### Work instruction
If a line in the entries below includes the string "disaster", copy it out.

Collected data
.....

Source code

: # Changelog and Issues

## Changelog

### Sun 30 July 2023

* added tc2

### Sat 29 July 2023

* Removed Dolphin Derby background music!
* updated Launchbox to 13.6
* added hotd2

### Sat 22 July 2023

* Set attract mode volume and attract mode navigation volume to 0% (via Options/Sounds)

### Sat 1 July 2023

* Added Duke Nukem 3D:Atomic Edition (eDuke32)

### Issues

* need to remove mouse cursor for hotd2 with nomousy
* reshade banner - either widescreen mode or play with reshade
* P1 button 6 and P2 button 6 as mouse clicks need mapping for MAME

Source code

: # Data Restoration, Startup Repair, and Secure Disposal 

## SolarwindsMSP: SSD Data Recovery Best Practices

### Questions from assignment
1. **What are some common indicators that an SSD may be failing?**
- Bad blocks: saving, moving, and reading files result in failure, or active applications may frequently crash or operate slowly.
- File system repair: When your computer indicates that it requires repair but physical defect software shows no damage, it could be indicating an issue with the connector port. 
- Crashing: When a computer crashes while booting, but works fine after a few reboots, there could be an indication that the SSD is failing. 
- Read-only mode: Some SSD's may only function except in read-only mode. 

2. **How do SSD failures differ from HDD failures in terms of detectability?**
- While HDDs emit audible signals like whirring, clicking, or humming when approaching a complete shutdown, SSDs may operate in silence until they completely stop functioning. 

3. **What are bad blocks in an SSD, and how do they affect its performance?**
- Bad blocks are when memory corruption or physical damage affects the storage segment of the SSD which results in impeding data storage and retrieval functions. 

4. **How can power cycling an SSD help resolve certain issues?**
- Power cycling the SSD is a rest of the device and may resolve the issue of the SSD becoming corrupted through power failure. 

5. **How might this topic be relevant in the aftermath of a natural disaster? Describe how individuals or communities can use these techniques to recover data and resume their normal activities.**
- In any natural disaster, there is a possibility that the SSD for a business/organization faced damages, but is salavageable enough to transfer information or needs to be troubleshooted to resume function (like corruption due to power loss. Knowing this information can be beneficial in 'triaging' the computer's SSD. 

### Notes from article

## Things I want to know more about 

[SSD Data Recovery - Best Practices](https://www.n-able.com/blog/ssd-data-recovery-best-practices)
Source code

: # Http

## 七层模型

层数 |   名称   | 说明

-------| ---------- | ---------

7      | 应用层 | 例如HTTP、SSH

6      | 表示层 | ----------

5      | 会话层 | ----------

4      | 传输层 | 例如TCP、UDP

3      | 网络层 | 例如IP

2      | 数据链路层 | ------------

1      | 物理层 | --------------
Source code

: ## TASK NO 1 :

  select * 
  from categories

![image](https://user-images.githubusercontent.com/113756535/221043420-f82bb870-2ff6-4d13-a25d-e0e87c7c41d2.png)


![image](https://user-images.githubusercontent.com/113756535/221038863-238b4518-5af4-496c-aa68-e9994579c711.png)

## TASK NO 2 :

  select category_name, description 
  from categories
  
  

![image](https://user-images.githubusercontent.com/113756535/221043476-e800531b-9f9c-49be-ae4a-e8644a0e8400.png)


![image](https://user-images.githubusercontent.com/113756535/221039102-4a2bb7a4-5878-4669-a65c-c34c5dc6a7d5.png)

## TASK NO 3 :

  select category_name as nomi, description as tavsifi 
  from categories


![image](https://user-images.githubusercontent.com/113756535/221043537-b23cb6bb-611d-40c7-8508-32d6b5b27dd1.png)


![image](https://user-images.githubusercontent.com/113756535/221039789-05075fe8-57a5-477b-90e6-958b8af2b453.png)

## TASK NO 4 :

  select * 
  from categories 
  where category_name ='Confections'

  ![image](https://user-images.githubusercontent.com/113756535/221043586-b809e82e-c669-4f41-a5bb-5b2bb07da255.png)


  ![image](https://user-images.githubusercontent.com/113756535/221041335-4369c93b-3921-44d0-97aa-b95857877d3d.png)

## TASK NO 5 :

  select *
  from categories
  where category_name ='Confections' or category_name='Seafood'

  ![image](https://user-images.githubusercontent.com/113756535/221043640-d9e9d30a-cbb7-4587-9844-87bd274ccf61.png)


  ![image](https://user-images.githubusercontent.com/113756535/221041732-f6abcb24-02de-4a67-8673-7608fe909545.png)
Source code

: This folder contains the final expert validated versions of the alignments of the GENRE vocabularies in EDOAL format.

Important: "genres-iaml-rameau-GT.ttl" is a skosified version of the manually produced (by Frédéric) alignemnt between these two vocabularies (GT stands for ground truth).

.....

### Answer to the problem
5. **How might this topic be relevant in the aftermath of a natural disaster? Describe how individuals or communities can use these techniques to recover data and resume their normal activities.**
- In any natural disaster, there is a possibility that the SSD for a business/organization faced damages, but is salavageable enough to transfer information or needs to be troubleshooted to resume function (like corruption due to power loss. Knowing this information can be beneficial in 'triaging' the computer's SSD. 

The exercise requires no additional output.